Every now and then, amidst the endless reissues on the identikit budget labels, a CD lands in your lap which reminds you that there are still truly unfamiliar – and unusual – early recordings out there. Amidst the depressingly repetitive early releases, R. Crumb‘s Heroes of Blues, Jazz and Country (packaged with the book of his 1980s trading cards) offers the sort of hidden gems which get you excited about early americana again. From the off, with the Memphis Jug Band’s version of ‘On The Road Again’, the record provides choice tracks which confound expectations.
Skip James’s ‘Hard Time Killin’ Floor Blues‘ might be the most familiar song here, used as it was almost verbatim on the O Brother Where Art Thou soundtrack; his version, of course, feels – let’s avoid the dread word ‘authentic’ – more lived in, and it is to the credit Crumb’s tracklisting that it is so immediate that the frequent hisses and pops fade into imperceptibility.
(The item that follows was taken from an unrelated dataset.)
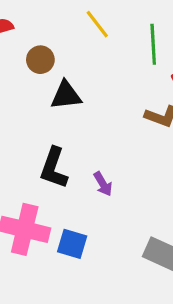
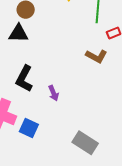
black triangle: (66, 95) -> (18, 33), moved

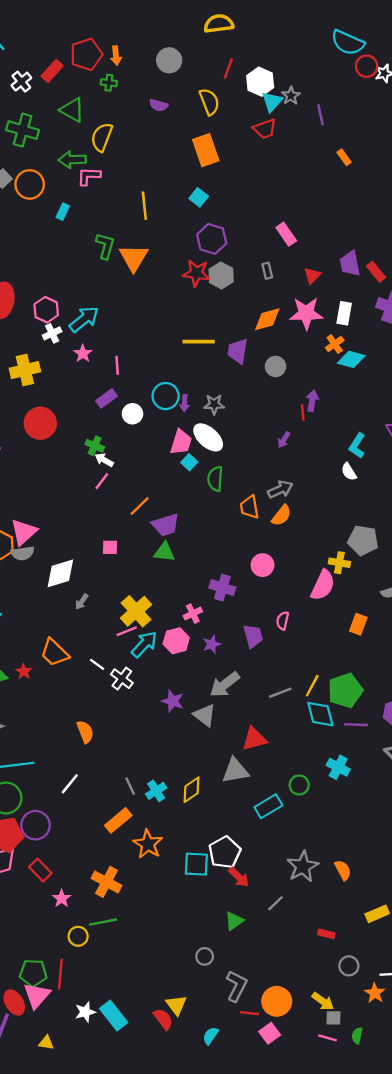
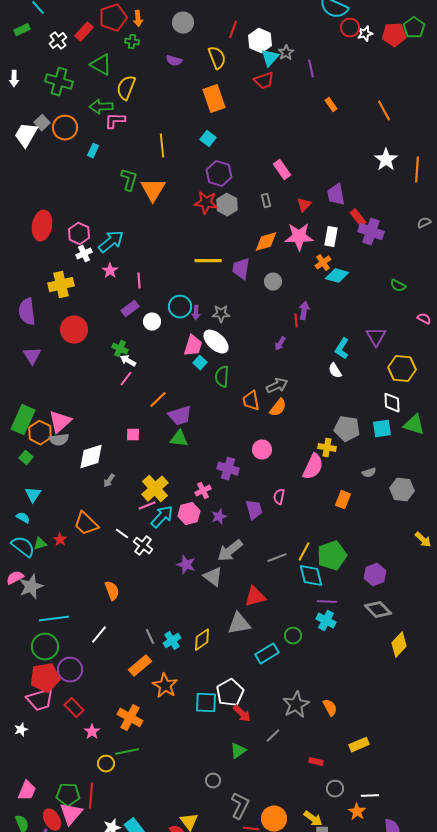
red rectangle: (376, 272) -> (358, 218), moved
purple line: (356, 725) -> (327, 602), moved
Dock Bogg’s ‘Sugar Baby‘ (another relatively well known cut) is sunk beneath the crackle of age, and yet his keening vocal and dextrous banjo come through sharply and affectingly.
Many of the songs collected here are folk songs – handed down and passed around, not written by the performer and therefore perhaps already distant from his own experience. They exist even further from our world, of course, and yet the artists interpreting this ancient songs on ancient recordings were doing something different to current revivalists; there is no deliberate archaism here, and that makes the songs, perversely, more exciting, more relevant, than they would be if performed by Norman Blake. Even when the ambient noise essential pulses distractingly in time with the song, such as on the Shelor Family’s glorious ‘Big Bend Gal’, the performance carries the song through to us unsullied.
The disc brings out, too, the cross-fertilisation endemic in early american music: King Oliver, as jazz an artist as you might care to find, sits neatly next to Charlie Patton, in whom it is possible to hear something of Hayes Shepherd (who in turn rubs along well with the East Texas Serenaders). Elsewhere, I’ve pointed out to Martin (who does not share my definition) that when I say ‘americana’ I don’t just mean country. A record like this shows why: there are many different styles here, but much of what is played feels as if it belongs together – and feel is undoubtedly what this music is about. One of the best listens I’ve had all year, and the newest song on it was recorded in 1931.